By Meredith W. Salisbury
It’s not every day that someone decides a 4,000-processor cluster just isn’t getting the job done. But it happened to Jeffrey Skolnick, bioinformatics director at the University of Buffalo, whose computing infrastructure was just two years ago the crown gem of his Center of Excellence in Bioinformatics. The cluster has been completely saturated since day one, he says. In the time since, Skolnick has not only learned quite a bit about what to look for in a vendor, but also installed a brand new 1.32 teraflop IBM blade system.
While the original Dell installation was getting good science done, Skolnick says his team wasn’t getting the support it needed from the computer vendor. The giant cluster was “really straining the state of the art. All the things that can go wrong, the odds are we’re going to see them. … It’s not what happens when there are issues with the operating system, with integration — it’s what happens next,” he says. “Unfortunately, I really think [Dell] lost interest.” (A Dell spokesperson was unavailable for comment.)
So when it came time to think about an upgrade, Skolnick held a full competition to get bids. “Each vendor had to provide a little mini-rack so we could test it,” he says. Adding that “it wasn’t really a question of Dell’s price not being as competitive,” Skolnick says he was won over by IBM because it got its system to work in his environment, will have people optimize his code, and also because of its tremendous interest in collaborating with the center. In addition, the advantage to having blades was their smaller footprint — “You can squeeze 50 percent more computers in the same square footage,” he says — and lower power consumption.
During the 20 months Skolnick’s been at the center, his cluster has gotten most of its workout in predicting protein structure and function. Those predictions, fed to the machine by any of the 18 members of the center’s research team, account for 60 percent to 70 percent of the infrastructure’s workload, Skolnick says. Once structures are divined, he adds, they are used to derive further predictions of biochemical interactions based on protein shapes.
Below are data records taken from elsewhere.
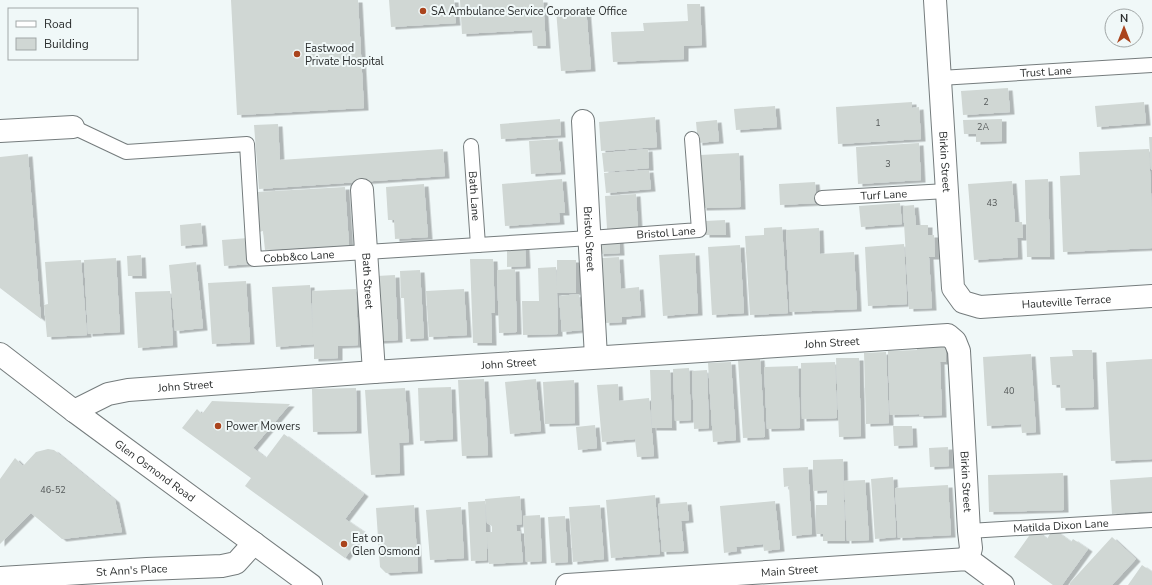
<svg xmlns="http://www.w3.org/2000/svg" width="1152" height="585" viewBox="0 0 1152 585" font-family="'Nunito Sans',sans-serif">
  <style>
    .building { fill: #d0d7d4; filter: url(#shadow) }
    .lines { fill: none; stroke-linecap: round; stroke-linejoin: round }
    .lane-casing { stroke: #757c7d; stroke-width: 16 }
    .street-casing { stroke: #757c7d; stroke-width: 24 }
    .highway-casing { stroke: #757c7d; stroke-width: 24 }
    .lane { stroke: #fff; stroke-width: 14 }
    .street { stroke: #fff; stroke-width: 22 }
    .highway { stroke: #fff; stroke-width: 22 }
    .poi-dot { fill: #aa441d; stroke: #f0f8f8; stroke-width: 1.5 }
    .labels { text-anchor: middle; stroke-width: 4; stroke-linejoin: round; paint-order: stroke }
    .number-label { font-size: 9px; fill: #545858 }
    .poi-label { font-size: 11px; fill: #2b2e2e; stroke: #f0f8f8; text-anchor: start }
    .street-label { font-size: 11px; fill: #2b2e2e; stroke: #f0f8f8 }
  </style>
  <defs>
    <filter id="shadow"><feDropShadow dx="4.5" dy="2.5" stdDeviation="0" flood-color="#0004"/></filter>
  </defs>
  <rect width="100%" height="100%" fill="#f0f8f8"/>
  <path class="building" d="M231,0H358L364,108L237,115Z
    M389,0H454L456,23L391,27Z
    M460,0H543L546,46H533L532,30L462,34Z
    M687,4H700L702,45L684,46V59L613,62L611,32L644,31L643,23L688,21Z
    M586,7L591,69L561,71L556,10Z
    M1008,88L1010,112L963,115L961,91Z
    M912,102V108L919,107L921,139L838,144L836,107Z
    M1144,102L1146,123L1097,127L1095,106Z
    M775,106L777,127L736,130L734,109Z
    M655,117L657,147L601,151L599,122Z
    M560,119L561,135L501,139L500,124Z
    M1002,119V141L976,142V134H964L963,120Z
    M717,120L719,141L698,143L696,122Z
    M278,124L280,160L443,149L445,176L259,189L254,125Z
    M1149,137H1152V170H1151Z
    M558,139L561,172L531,174L529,141Z
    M919,143L921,180L858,184L856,147Z
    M648,149L649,168L604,172L602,153Z
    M1149,149L1152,214V248L1063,252L1060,176L1080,175L1079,152Z
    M739,153L741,207L702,208L700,155Z
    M28,154L41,319L0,288V157Z
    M649,170L651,189L606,193L604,173Z
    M562,179L565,213H559L560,222L505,226L502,184Z
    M1048,179L1050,257H1027L1025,180Z
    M1012,181L1015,222H1022L1023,238H1017L1018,257L974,260L968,184Z
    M815,182L817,203L780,205L779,184Z
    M424,184L428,237L395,239L394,220H388L386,187Z
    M345,187L349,245L265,250L263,231L259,232L257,192Z
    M636,194L638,227L607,229L605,196Z
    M900,203L902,224L861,227L859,206Z
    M914,205L916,225H928V235H934L935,257H929L932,308L909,309L903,206Z
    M725,220L726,235H705V221Z
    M201,223L203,244L181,246L180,225Z
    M782,227L788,313L750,315L745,236L764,235V228Z
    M819,228L820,254L854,252L857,309L790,312L786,230Z
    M248,238L250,264L224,266L222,240Z
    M619,238L620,253L599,254V239Z
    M904,244L907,304L868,306L865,247Z
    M740,245L744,313L712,315L708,247Z
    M507,247H525L526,266L507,267Z
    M695,253L698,313L663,316L659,255Z
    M141,255L142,276H128L127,256Z
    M619,257L621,289L639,287L641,315L622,317V322L605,323L601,258Z
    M116,258L120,332L88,334L84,260Z
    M470,259H493L495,313H491L492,343H473Z
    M81,260L87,335L47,337L44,305L48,304L45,262Z
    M557,260H576V293H557L558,334L523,335L522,301H539L538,268L556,267L557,290Z
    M196,262L203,328L175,331L169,265Z
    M515,269L517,332L499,333L497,270Z
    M420,270L424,338L406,339L404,298H401L400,271Z
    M395,275L398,340L379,341L377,276Z
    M246,281L250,342L212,344L208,283Z
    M310,285L313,338L312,291L356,289L358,345L338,346V358L314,359V344L276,347L272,287Z
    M464,289L467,335L429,337L426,291Z
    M170,291L173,345L138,348L135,292Z
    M579,294L582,330L562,332L559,296Z
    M938,342L946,349V362H940L942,415L919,416V414L890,415L888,351L917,350V343Z
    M1072,350H1092L1094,407L1061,408L1060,385H1052L1050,357L1073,356Z
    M886,352L889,423L866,424L864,353Z
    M1031,354L1036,432L1022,433L1021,424L987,426L983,357Z
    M760,358L765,437L743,438L738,360Z
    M836,358H859L861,436L839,437Z
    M1152,359V459L1111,461L1106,362Z
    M731,362L736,440L713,442L708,363Z
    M835,362L837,418L802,419L801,363Z
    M798,366L800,428L767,429L764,367Z
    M689,368L691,420L675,421L673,369Z
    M650,370H670L672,428H652Z
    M707,370L709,428L694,429L692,371Z
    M484,379L488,455L462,456L458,380Z
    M536,379L541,431L510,434L505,382Z
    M574,380L575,423L545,424L543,382Z
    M618,384L619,401L649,398L654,456L637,457L635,439L602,442L597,385Z
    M451,387L453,439L420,441L418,388Z
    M356,388L357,431L313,432L312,389Z
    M405,388L409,442L399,443L400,473L371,475L365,390Z
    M212,401L290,404L253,448L266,458L284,434L364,494L345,519L364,532L345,558L245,486L251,478L182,428L197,409L202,414Z
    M595,425L597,448L578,450L576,427Z
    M893,426H912L913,445L894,446Z
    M948,447L949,466L930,467L929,448Z
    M48,449L54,450L115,500L122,532L62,539L31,513L0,544V479L15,458L23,466L36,452Z
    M843,459L845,541H823V534H816V505H827V490L813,491V460Z
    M808,467L812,534L792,536L789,486L784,487L783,468Z
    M1063,473L1064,510L989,512L988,475Z
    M893,477L896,537L875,539L871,479Z
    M1152,477V511L1112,514L1110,480Z
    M865,480L869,540L847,541L844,481Z
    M948,485L951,535L898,538L895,488L913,487L914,499L913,487Z
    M655,495L660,554L611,558L606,500Z
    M520,496L522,524L516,525L517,531H520L523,562L489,564L487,535V560L471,561L468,502L485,501L486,532H492V526L487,523L485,499Z
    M775,501L780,549L764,551L763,544L736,547L737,551L724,553L720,506Z
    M687,502L689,520L681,521L684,551L662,552L658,504Z
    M414,505L418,571L386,573L380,567L376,508Z
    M600,505L604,559L573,562L569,507Z
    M461,507L464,558L430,560L426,510Z
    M540,515L542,561L526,562L523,516Z
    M565,516L568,562L551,563L548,517Z
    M1034,529L1047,539L1053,529L1071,542L1073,539L1088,549L1062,585H1053L1014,557Z
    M1112,537L1136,559L1112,585H1070L1069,584Z
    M1142,565L1152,572V585H1128Z"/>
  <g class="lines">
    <g class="lane-casing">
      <g id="lane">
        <path id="s1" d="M940,78L1152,65"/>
        <path id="s2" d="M73,127L126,152L247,144L254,259L590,238L699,230L692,139"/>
        <path id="s3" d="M471,146L478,245"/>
        <path id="s4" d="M822,198L947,191"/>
        <path id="s5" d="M969,531L1152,520"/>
      </g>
    </g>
    <g class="street-casing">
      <g id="street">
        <path id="s6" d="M935,0L953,288L963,302L980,307L1152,296"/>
        <path id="s7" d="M583,121L596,357"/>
        <path d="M0,131L73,127"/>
        <path id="s8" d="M362,190L374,372"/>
        <path id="s9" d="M74,411L108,394L128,390L374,372L948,335L955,341L959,351L969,531L971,548L968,559"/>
        <path id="s10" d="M0,578L147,569L222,566L236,563L254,543"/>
        <path id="s11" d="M567,585L968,559L1003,585"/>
      </g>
    </g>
    <g class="highway-casing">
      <g id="highway">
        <path id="s12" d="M0,354L74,411L311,585"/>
      </g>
    </g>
    <use href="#lane" class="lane"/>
    <use href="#street" class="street"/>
    <use href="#highway" class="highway"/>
  </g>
  <g class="poi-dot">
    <circle cx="423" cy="11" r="4"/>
    <circle cx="297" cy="54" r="4"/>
    <circle cx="218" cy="426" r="4"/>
    <circle cx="344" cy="544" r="4"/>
  </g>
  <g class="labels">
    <g class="number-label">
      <text x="986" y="105">2</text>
      <text x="878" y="126">1</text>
      <text x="983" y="130">2A</text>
      <text x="888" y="167">3</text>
      <text x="992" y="206">43</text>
      <text x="1009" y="394">40</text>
      <text x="53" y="493">46-52</text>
    </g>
    <g class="poi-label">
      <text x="431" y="15">SA Ambulance Service Corporate Office</text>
      <text x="305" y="52">Eastwood<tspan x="305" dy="13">Private Hospital</tspan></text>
      <text x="226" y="430">Power Mowers</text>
      <text x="352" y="542">Eat on<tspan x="352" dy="13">Glen Osmond</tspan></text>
    </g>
    <g class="street-label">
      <text dy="4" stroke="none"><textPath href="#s1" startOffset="106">Trust Lane</textPath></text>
      <text dy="4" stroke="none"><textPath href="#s6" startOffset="162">Birkin Street</textPath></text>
      <text dy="4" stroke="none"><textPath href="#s3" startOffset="50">Bath Lane</textPath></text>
      <text dy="4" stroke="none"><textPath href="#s4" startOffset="62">Turf Lane</textPath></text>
      <text dy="4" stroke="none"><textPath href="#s2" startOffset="708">Bristol Lane</textPath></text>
      <text dy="4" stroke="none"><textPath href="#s7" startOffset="118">Bristol Street</textPath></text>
      <text dy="4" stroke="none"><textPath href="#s2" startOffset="340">Cobb&amp;co Lane</textPath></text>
      <text dy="4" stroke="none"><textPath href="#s8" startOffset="91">Bath Street</textPath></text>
      <text dy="4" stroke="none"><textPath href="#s6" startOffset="410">Hauteville Terrace</textPath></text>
      <text dy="4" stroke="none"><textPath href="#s9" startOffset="764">John Street</textPath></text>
      <text dy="4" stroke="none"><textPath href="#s9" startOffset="440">John Street</textPath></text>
      <text dy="4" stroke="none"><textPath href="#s9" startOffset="116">John Street</textPath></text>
      <text dy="4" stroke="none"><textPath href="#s12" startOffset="194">Glen Osmond Road</textPath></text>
      <text dy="4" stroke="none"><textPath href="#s9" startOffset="1031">Birkin Street</textPath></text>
      <text dy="4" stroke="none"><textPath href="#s5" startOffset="92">Matilda Dixon Lane</textPath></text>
      <text dy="4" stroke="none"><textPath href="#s10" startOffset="132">St Ann's Place</textPath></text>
      <text dy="4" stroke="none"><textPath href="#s11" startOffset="223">Main Street</textPath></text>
    </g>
  </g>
  <rect x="8" y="8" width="130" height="52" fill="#f0f8f8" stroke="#a1a7a7"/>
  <rect x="16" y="21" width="20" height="6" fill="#ffffff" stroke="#a1a7a7"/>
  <text x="44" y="28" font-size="12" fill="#2b2e2e">Road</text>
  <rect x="16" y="38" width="20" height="12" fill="#d0d7d4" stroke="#a1a7a7"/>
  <text x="44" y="48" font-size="12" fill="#2b2e2e">Building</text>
  <g transform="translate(1124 28)"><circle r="19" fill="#f0f8f8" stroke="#a1a7a7"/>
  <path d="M0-3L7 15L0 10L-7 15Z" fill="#aa441d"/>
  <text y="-6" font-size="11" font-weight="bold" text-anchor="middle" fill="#2b2e2e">N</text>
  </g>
</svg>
For now, the Dell cluster will remain up and running. “We have a three-year warranty on it. We’re certainly going to use it until the hardware warranty runs out, and probably beyond,” he says.
Try This at Home
Skolnick’s experience with various computer vendors in the past couple of years offers some valuable lessons for anyone thinking about buying or replacing a cluster. For starters, he says, “Try if you can to get a demo unit. Run your application on it, and run it for different configurations.” He adds, “Just because the thing is running nominally 20 percent faster in clock speed doesn’t mean your code’s going to run faster. You may pay a premium price for a one percent improvement in performance.”
Next, he says, optimize your configuration — different compilers could give a 20 percent difference in performance on the same code, he notes. “The cheapest thing to do is to check out different compilers. Try it on different machines and try to find the sweet spot.”
Of course, don’t forget basics, such as getting references from a vendor to check up on things like responsiveness to problems. Be sure to account for air conditioning and power supply needs, as well as checking that your floor can accommodate the weight of a cluster.
Most importantly, he advises, “Don’t buy anything you don’t absolutely need today — because next month it’s going to be cheaper.”